Podcast: Compliance in the legal sector

Compliance and data protection is second nature to legal sector organisations but threats and opportunities exist to secure printing processes and build evidence with big data

Legal and regulatory compliance is a pressing concern in all sectors, but for legal firms the necessity for security and integrity of information runs across all aspects of their operations.

In addition to the fundamentals of data protection legislation, e-discovery requirements, etc, that affect all businesses, a legal firm has at its core the need for client confidentiality and protection of evidence.

But for legal businesses there are many threats to security and confidentiality, such as the use of printing in paper-based processes, as well as opportunities such as those presented by the potential use of big data analytics to build evidence.

In this podcast, Computer Weekly storage editor Antony Adshead talks with Vigitrust CEO Mathieu Gorge about the basics of compliance in the legal sector as well as feedback from the recent LegalTech event in New York on discussions about e-discovery, the challenge of unstructured data and the National Security Agency (NSA) scandal.


Antony Adshead: What are the compliance requirements of the legal industry?

Mathieu Gorge: Firstly, we need to take a look at the concept of CIA – the confidentiality, integrity and availability of data for the legal industry and its clients – but potentially also the other party [to legal proceedings].

So, lawyers will typically host information that pertains to their clients to the matter that they’re defending or suing for and also internal information about how they came to advise a client to follow a particular route in terms of the case they’re looking after. So, in other words, the decision process that was taken internally.

It’s also important to understand the difference between confidential information, some of which must by law be disclosed to both parties, ie the claimant and the defendant, versus privileged information that is shared between the client and their lawyer.

We also need to look at the international aspect of cases. For instance, some cases, especially with regard to e-discovery, may require accessing information from several jurisdictions – the EU, the US, Asia, maybe other parts of the world.

So, in that respect, from the compliance perspective you’re looking at EU data protection, US personally identifiable information (PII), Asian regulations and transfer of data from one are to the other.

It’s also important to have a look at the fact that a lot of the information is still on paper so there are some secure printing concerns and there is also a lot of unstructured data, data that is accumulated during cases. [It is important] to know where it is and how to access it and that it’s always secured, whether it’s on mobile devices, in filing cabinets or even in the cloud, which has its own challenges.

Adshead: You were at LegalTech in New York last week. What were the key issues with reference to compliance and storage and backup that were prominent there?

Gorge: LegalTech advertises itself as being the best event for the legal industry and for legal firms to improve their practice management. And by that they’re looking at different aspects such as dictating letters, billing systems for the amount of hours spent by [lawyers], e-discovery, storage of data, indexing of data and essentially anything that allows a legal firm to run, from a technology perspective.

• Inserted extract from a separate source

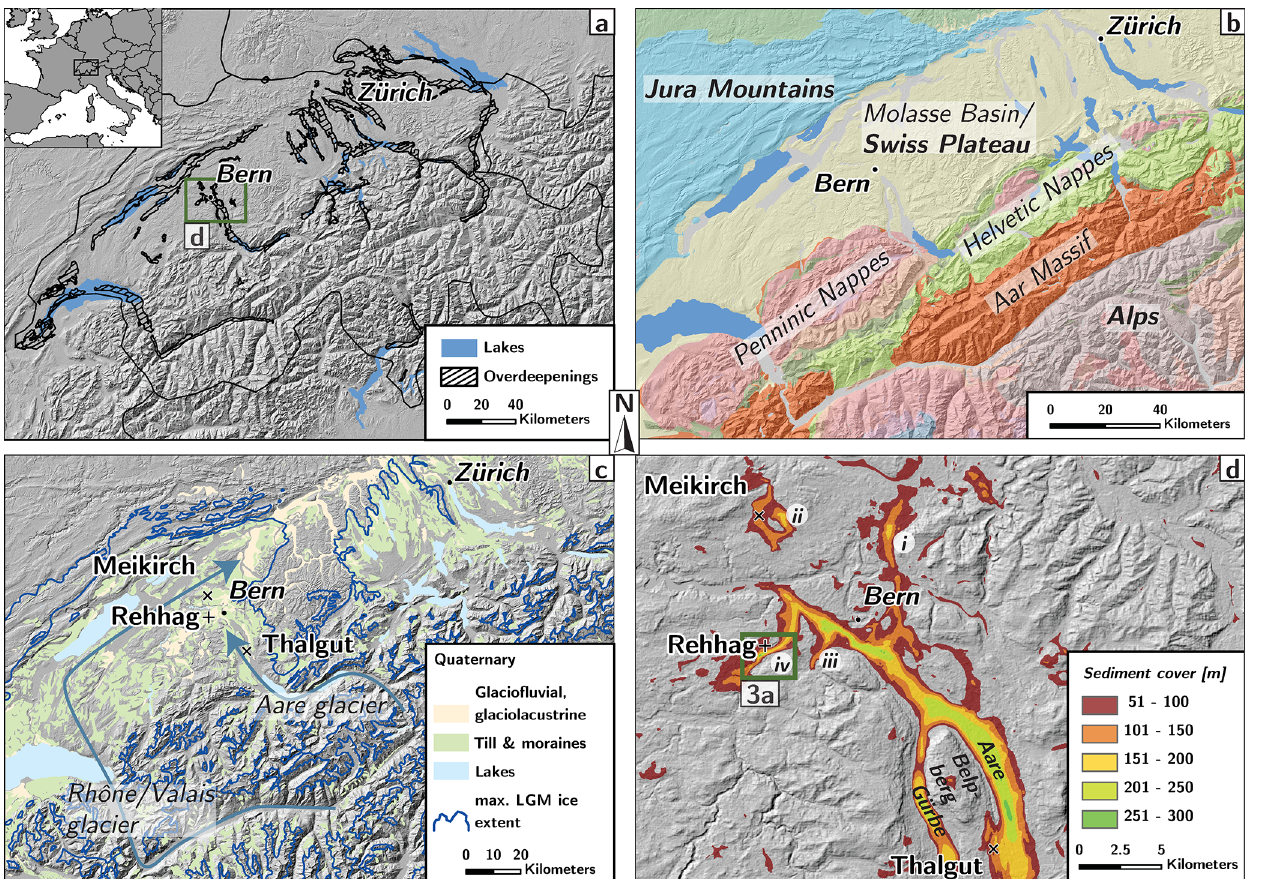
Figure 1. (a) Distribution of overdeepenings in the Swiss Alps and Plateau. For data availability, see below. The green box outlines the extent of the study area as shown in (d) . (b) Location map of the geographic (bold font) and geologic (normal font) settings in the vicinity of the study area. (c) Surface distribution of deposits from the last glaciation. The maximum extent of glaciers during the LGM is indicated along with the flow directions (green arrows) of the Rhône and Aare ice streams (modified from Ehlers et al., 2011). The locations of the Meikirch, Rehhag, and Thalgut drill sites are marked. (d) This map shows the varying thickness of the sediment fill in the MAV overdeepening as derived from the bedrock model (see below). The locations of the Meikirch, Rehhag, and Thalgut drill sites are marked. Numbers (i) to (iv) indicate branches of the MAV overdeepening as mentioned in the text (Sect. 2). These branches are (i) the N-directed continuation of the main overdeepening, which is ca. 8.5km long, (ii) an isolated bedrock depression (Meikirch trough) located 2km north of the distal termination of the main trough, (iii) a ca. 2km-long SW-oriented branch situated about 1km SW of Bern, and (iv) a ca. 6.5km-long SW-directed branch, referred to as the Bümpliz trough. The green box shows the location of the map in Fig. 3, in which the local geology and morphology at the Rehhag site atop the Bümpliz trough (iv) are presented in more detail. All elevation data are based on ASTER (NASA/METI/AIST/Japan Spacesystems and U.S./Japan ASTER Science Team, 2019). The Reber and Schlunegger (2016) bedrock topography in (d) is part of the bedrock surface model for Switzerland in (a) . The Swiss-wide model is a composite of various data sets (Jordan, 2010; Dürst Stucki et al., 2010; Dürst Stucki and Schlunegger, 2013; Reber and Schlunegger, 2016), and the model is available via the Federal Office of Topography (Swisstopo). A free-of-charge high-resolution reconstruction of the bedrock topography in the Canton of Bern (Reber and Schlunegger, 2016) with a 10m resolution in elevation is available through the canton’s geodatabase (http://www.geo.apps.be.ch/de, last access: 24 June 2021). The thickness of the Quaternary fill has been determined through the elevation difference between the modern topography and the bedrock surface (e.g., Dürst Stucki and Schlunegger,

So, this year at LegalTech the focus wasn’t so much on e-discovery as a technique but rather on e-discovery tools and predictive coding.

There was also a lot of focus on big data management for legal firms and the consensus was that lawyers end up with a lot of unstructured data that they need to make sense of and restructure to build a case.

So, in that respect, classification of data, as well as indexation of data and making sure the right people have access to the right data at the right time in a timely fashion, in order to end up in court at the right moment is really paramount.

There were also discussions around the impact of the NSA scandal last year with regards to the legality of accessing private data by government, how that data should be protected and what it meant for the legal industry.

The intersection between data privacy and e-discovery requests was actually very well discussed at LegalTech, so it’s very likely that over the next year there will be lots more discussions about technology, the cloud, as well as the impact of the new EU regulations on the cloud.

Secure storage and data classification is really key for the legal industry and should be one of the priorities in 2014.